Mau tak mau tawa Jata tersembur. Kedongkolan hatinya langsung mencair. Dikecupnya kening Puput dengan sayang.

Tiba-tiba Puput menunjuk ke sebuah gambar. "Ini janin yang baru berusia 4 minggu," katanya. "Oh, sudah ada bakal kepala dan jantung! Ya, ampun!"

Jata ikut menjulurkan kepala untuk melihat lebih jelas. "Umur delapan minggu jantungnya sudah berdenyut."

"Kukira janin sebelum empat bulan itu masih berupa gumpalan darah loh, Kak. Kata orang-orang kan begitu. Makanya ada yang santai aja menggugurkan kandungan."

"Mereka tidak sadar kalau itu pembunuhan," timpal Jata. Ingatannya langsung melayang ke pacar Wina sebelum suaminya yang sekarang. Wanita itu telah memilih pria yang salah sebagai pengganti dirinya.

Mereka terdiam untuk beberapa saat. Pikiran mereka mengembara ke masa lalu, ke perbincangan diam-diam di antara teman. Entah mengapa kenyataan di luar sana terkadang terlalu kejam untuk dipahami. Berapa banyak bayi-bayi tak berdosa yang dipaksa tidak memperdengarkan tangis pertama mereka?

"Kak," panggil Puput pelan. "Kalau melihat fungsinya, bagian tubuh kita yang satu itu tidak boleh digunakan main-main, ya. Dari situ manusia baru diciptakan."

"Iya. Tumben omonganmu nggak nyinyir, Put." Paha Jata langsung menerima akibatnya. Sebuah cubitan kecil yang menyakitkan mendarat di sana. Jata menggeliat sambil meringis.

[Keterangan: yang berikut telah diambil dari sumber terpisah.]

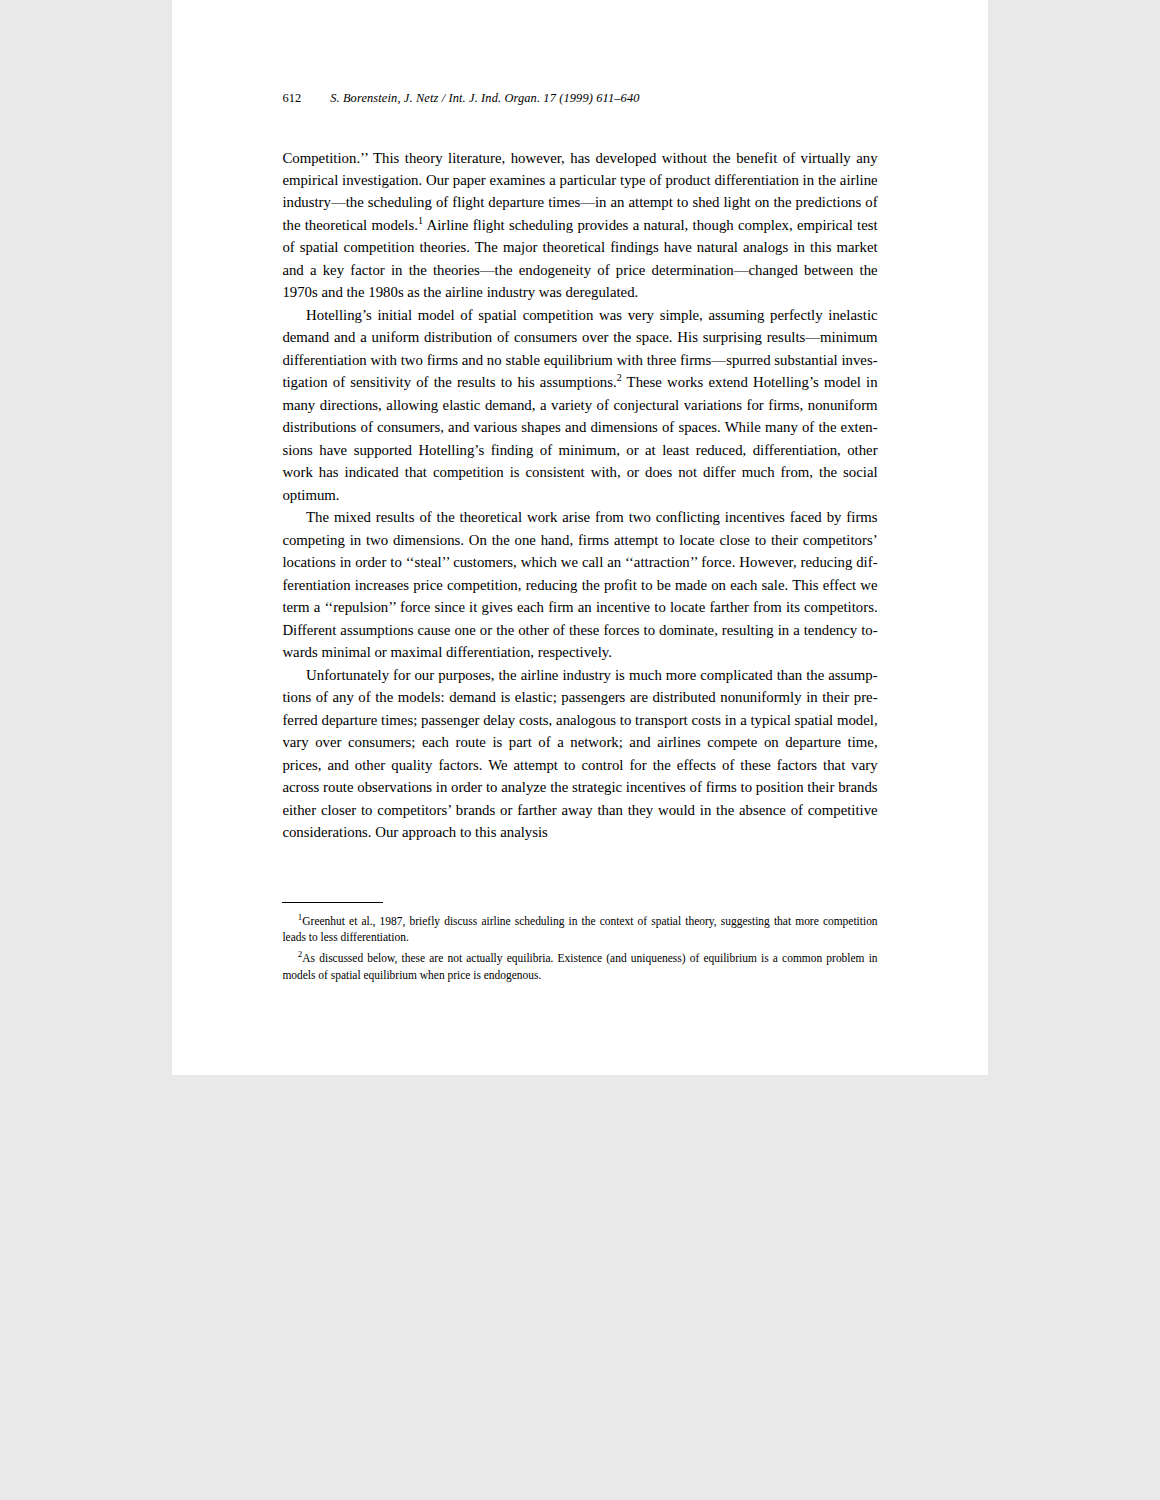612 S. Borenstein, J. Netz / Int. J. Ind. Organ. 17 (1999) 611–640
Competition.’’ This theory literature, however, has developed without the benefit of virtually any empirical investigation. Our paper examines a particular type of product differentiation in the airline industry—the scheduling of flight departure times—in an attempt to shed light on the predictions of the theoretical models.1 Airline flight scheduling provides a natural, though complex, empirical test of spatial competition theories. The major theoretical findings have natural analogs in this market and a key factor in the theories—the endogeneity of price determination—changed between the 1970s and the 1980s as the airline industry was deregulated.
Hotelling’s initial model of spatial competition was very simple, assuming perfectly inelastic demand and a uniform distribution of consumers over the space. His surprising results—minimum differentiation with two firms and no stable equilibrium with three firms—spurred substantial investigation of sensitivity of the results to his assumptions.2 These works extend Hotelling’s model in many directions, allowing elastic demand, a variety of conjectural variations for firms, nonuniform distributions of consumers, and various shapes and dimensions of spaces. While many of the extensions have supported Hotelling’s finding of minimum, or at least reduced, differentiation, other work has indicated that competition is consistent with, or does not differ much from, the social optimum.
The mixed results of the theoretical work arise from two conflicting incentives faced by firms competing in two dimensions. On the one hand, firms attempt to locate close to their competitors’ locations in order to ‘‘steal’’ customers, which we call an ‘‘attraction’’ force. However, reducing differentiation increases price competition, reducing the profit to be made on each sale. This effect we term a ‘‘repulsion’’ force since it gives each firm an incentive to locate farther from its competitors. Different assumptions cause one or the other of these forces to dominate, resulting in a tendency towards minimal or maximal differentiation, respectively.
Unfortunately for our purposes, the airline industry is much more complicated than the assumptions of any of the models: demand is elastic; passengers are distributed nonuniformly in their preferred departure times; passenger delay costs, analogous to transport costs in a typical spatial model, vary over consumers; each route is part of a network; and airlines compete on departure time, prices, and other quality factors. We attempt to control for the effects of these factors that vary across route observations in order to analyze the strategic incentives of firms to position their brands either closer to competitors’ brands or farther away than they would in the absence of competitive considerations. Our approach to this analysis
1Greenhut et al., 1987, briefly discuss airline scheduling in the context of spatial theory, suggesting that more competition leads to less differentiation.
2As discussed below, these are not actually equilibria. Existence (and uniqueness) of equilibrium is a common problem in models of spatial equilibrium when price is endogenous.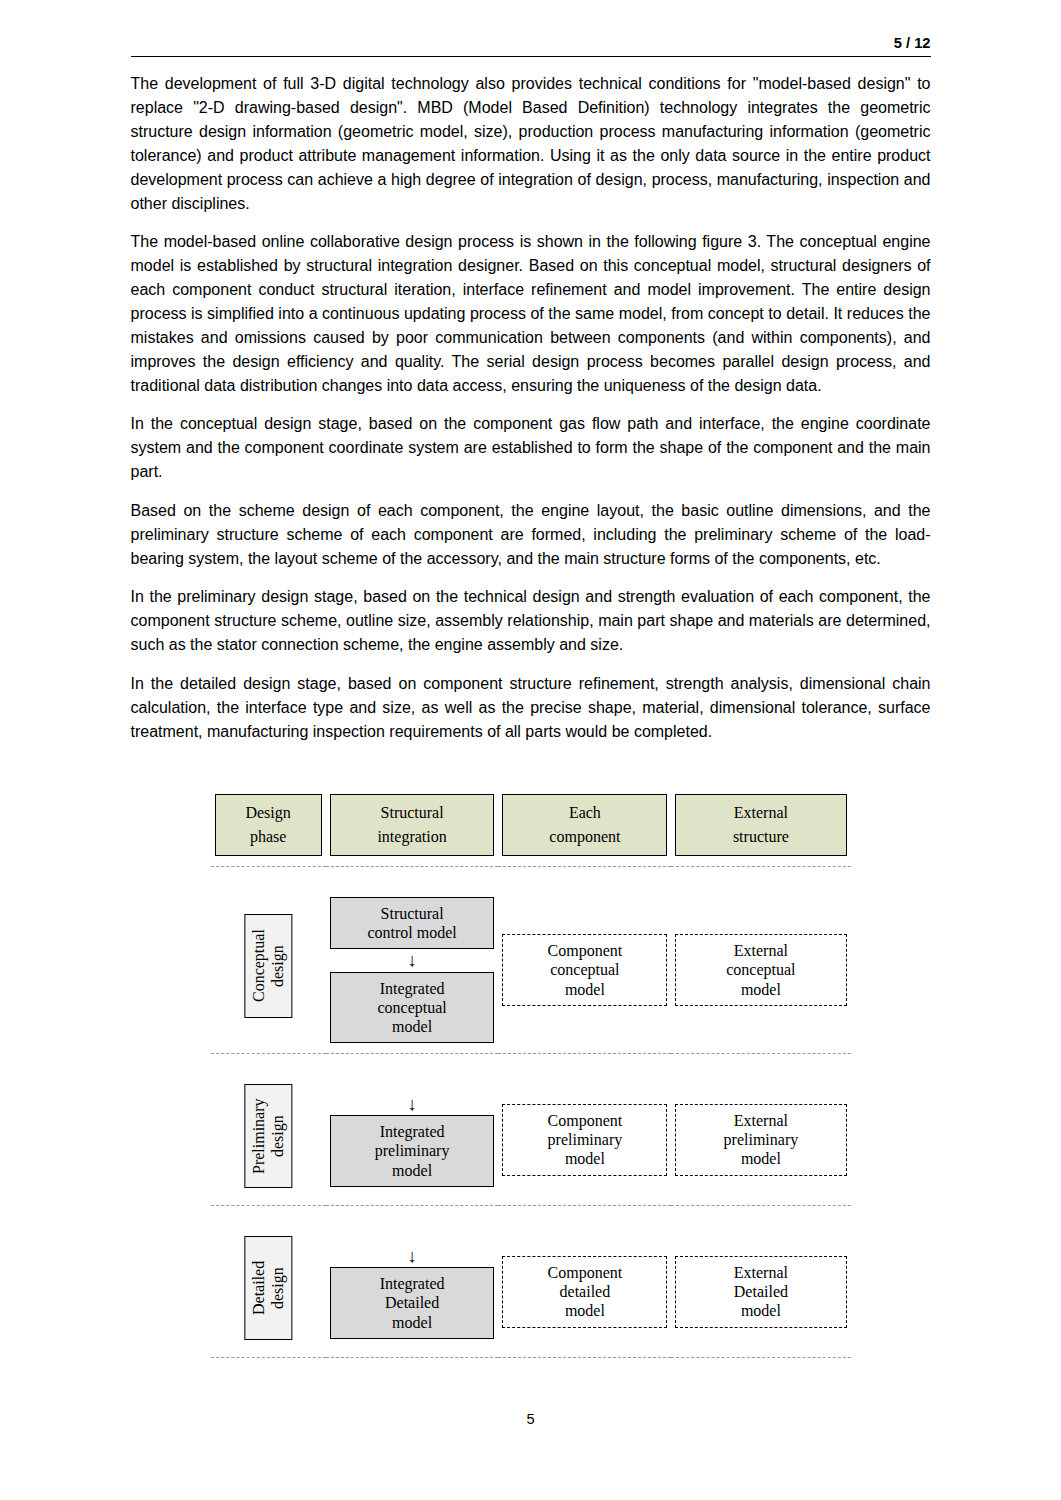5 / 12
The development of full 3-D digital technology also provides technical conditions for "model-based design" to replace "2-D drawing-based design". MBD (Model Based Definition) technology integrates the geometric structure design information (geometric model, size), production process manufacturing information (geometric tolerance) and product attribute management information. Using it as the only data source in the entire product development process can achieve a high degree of integration of design, process, manufacturing, inspection and other disciplines.
The model-based online collaborative design process is shown in the following figure 3. The conceptual engine model is established by structural integration designer. Based on this conceptual model, structural designers of each component conduct structural iteration, interface refinement and model improvement. The entire design process is simplified into a continuous updating process of the same model, from concept to detail. It reduces the mistakes and omissions caused by poor communication between components (and within components), and improves the design efficiency and quality. The serial design process becomes parallel design process, and traditional data distribution changes into data access, ensuring the uniqueness of the design data.
In the conceptual design stage, based on the component gas flow path and interface, the engine coordinate system and the component coordinate system are established to form the shape of the component and the main part.
Based on the scheme design of each component, the engine layout, the basic outline dimensions, and the preliminary structure scheme of each component are formed, including the preliminary scheme of the load-bearing system, the layout scheme of the accessory, and the main structure forms of the components, etc.
In the preliminary design stage, based on the technical design and strength evaluation of each component, the component structure scheme, outline size, assembly relationship, main part shape and materials are determined, such as the stator connection scheme, the engine assembly and size.
In the detailed design stage, based on component structure refinement, strength analysis, dimensional chain calculation, the interface type and size, as well as the precise shape, material, dimensional tolerance, surface treatment, manufacturing inspection requirements of all parts would be completed.
| Design phase | Structural integration | Each component | External structure |
| Conceptual design | Structural control model ↓ Integrated conceptual model | Component conceptual model | External conceptual model |
| Preliminary design | ↓ Integrated preliminary model | Component preliminary model | External preliminary model |
| Detailed design | ↓ Integrated Detailed model | Component detailed model | External Detailed model |
5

"Makanya kan Kak, kemarin kubilang jangan main-main dengan barangmu!"

"Kemarin itu aku nggak sengaja! Sumpah, aku ketiduran, Puput!" Kegeraman Jata kambuh lagi. Hanya cibiran sang istri sebagai balasannya.

Jata tidak mau kalah. "Nah, itu kamu tahu! Barang berharga itu jangan disia-siakan. Kenapa kamu nggak mau memakainya?"